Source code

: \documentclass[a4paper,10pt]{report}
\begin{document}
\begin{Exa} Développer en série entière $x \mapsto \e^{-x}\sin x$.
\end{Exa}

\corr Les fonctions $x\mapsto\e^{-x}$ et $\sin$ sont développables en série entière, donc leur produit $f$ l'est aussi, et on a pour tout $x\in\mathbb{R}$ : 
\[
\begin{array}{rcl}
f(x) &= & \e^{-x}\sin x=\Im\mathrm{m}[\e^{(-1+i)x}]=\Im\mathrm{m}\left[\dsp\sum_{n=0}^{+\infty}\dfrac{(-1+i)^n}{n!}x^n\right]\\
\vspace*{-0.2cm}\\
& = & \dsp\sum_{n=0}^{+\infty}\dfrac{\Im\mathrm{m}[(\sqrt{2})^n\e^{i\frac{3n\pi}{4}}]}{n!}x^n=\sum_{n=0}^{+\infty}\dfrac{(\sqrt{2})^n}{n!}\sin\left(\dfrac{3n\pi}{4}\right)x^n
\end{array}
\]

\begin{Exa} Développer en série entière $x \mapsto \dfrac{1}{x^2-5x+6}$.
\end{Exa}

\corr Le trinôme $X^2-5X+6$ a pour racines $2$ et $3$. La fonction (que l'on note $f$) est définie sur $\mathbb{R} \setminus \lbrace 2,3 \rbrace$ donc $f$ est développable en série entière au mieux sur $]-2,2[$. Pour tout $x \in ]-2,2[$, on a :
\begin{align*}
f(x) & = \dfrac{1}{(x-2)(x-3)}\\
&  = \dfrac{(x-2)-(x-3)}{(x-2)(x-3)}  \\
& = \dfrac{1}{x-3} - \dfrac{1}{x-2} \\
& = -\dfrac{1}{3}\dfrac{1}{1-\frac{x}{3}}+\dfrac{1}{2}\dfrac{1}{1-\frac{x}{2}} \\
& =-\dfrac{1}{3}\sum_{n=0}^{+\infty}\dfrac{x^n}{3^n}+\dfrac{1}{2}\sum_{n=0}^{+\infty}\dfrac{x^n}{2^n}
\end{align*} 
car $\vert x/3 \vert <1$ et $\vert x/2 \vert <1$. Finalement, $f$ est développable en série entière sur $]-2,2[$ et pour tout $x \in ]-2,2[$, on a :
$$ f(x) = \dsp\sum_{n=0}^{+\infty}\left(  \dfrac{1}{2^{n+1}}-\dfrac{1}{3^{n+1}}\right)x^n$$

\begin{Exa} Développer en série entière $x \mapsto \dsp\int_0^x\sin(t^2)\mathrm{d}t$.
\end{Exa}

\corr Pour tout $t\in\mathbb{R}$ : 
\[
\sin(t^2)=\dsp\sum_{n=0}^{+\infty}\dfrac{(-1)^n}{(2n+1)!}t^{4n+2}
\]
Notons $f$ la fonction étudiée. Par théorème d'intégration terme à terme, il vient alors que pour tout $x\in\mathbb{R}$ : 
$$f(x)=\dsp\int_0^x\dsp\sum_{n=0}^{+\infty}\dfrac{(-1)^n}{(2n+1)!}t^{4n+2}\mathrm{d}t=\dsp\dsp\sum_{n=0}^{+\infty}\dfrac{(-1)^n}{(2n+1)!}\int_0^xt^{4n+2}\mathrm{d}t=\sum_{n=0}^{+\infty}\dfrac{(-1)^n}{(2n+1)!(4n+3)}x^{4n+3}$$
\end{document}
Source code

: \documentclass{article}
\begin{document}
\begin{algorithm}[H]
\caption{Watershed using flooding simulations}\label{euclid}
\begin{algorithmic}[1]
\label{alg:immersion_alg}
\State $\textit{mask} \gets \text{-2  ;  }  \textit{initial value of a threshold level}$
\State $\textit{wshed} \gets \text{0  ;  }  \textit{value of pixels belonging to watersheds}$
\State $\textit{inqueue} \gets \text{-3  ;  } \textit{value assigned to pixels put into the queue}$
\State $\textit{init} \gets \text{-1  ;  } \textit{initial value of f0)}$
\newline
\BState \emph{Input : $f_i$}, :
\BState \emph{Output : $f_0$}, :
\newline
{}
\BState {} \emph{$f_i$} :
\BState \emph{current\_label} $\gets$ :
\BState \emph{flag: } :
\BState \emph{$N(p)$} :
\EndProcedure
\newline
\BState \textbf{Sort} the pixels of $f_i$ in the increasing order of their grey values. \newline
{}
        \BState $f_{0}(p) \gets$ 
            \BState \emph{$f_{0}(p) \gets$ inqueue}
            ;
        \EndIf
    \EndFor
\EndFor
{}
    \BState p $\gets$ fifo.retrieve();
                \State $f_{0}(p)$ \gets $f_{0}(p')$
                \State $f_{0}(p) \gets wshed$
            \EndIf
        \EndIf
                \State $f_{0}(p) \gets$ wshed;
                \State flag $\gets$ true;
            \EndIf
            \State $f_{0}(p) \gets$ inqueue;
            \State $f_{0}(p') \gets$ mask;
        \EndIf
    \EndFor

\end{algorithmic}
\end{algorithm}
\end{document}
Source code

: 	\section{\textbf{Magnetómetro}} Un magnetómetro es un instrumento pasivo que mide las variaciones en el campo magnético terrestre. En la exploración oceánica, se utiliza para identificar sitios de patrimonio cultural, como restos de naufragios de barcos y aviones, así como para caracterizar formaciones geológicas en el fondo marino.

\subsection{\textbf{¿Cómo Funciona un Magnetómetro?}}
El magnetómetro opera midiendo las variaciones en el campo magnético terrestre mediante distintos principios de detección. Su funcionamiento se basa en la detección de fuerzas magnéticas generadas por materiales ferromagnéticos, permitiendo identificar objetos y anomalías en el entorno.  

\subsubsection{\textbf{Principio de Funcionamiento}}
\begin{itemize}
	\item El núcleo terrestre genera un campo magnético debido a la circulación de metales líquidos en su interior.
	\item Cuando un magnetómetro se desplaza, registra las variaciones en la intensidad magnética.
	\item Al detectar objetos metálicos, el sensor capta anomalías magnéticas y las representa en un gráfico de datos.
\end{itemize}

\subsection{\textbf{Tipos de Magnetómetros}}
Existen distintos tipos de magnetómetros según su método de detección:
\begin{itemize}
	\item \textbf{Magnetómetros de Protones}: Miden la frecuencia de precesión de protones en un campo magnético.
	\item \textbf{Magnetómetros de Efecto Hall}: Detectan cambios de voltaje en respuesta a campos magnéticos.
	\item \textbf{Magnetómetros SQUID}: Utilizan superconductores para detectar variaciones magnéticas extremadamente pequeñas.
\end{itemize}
- - - - -
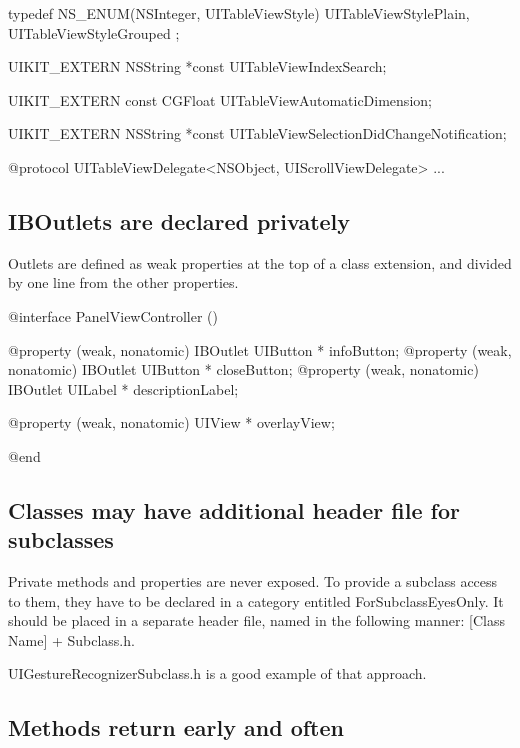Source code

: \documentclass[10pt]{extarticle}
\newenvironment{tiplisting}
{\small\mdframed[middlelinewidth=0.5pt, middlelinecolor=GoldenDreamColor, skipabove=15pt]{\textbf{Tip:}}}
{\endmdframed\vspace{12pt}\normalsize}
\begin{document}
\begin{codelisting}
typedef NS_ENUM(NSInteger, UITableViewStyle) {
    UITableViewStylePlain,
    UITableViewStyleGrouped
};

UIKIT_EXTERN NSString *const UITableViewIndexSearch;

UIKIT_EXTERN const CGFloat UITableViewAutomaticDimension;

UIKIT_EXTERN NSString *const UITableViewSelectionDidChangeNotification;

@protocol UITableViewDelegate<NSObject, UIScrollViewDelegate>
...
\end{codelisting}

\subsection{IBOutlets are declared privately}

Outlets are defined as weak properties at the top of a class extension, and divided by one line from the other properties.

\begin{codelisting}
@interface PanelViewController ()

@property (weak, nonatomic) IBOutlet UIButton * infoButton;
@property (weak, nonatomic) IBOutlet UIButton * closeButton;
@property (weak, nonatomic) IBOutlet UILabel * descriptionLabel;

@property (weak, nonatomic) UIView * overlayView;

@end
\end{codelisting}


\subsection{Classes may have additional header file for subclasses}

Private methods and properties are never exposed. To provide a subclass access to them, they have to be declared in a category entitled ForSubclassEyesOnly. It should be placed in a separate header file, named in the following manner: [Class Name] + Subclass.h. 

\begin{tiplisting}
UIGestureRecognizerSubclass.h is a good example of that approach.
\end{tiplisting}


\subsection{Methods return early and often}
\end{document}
- - - - -
■ ACTIVITY
The answer must be every line of the entries that includes the word "detectar".

■ EXERCISE RESULT
	\item Al detectar objetos metálicos, el sensor capta anomalías magnéticas y las representa en un gráfico de datos.
	\item \textbf{Magnetómetros SQUID}: Utilizan superconductores para detectar variaciones magnéticas extremadamente pequeñas.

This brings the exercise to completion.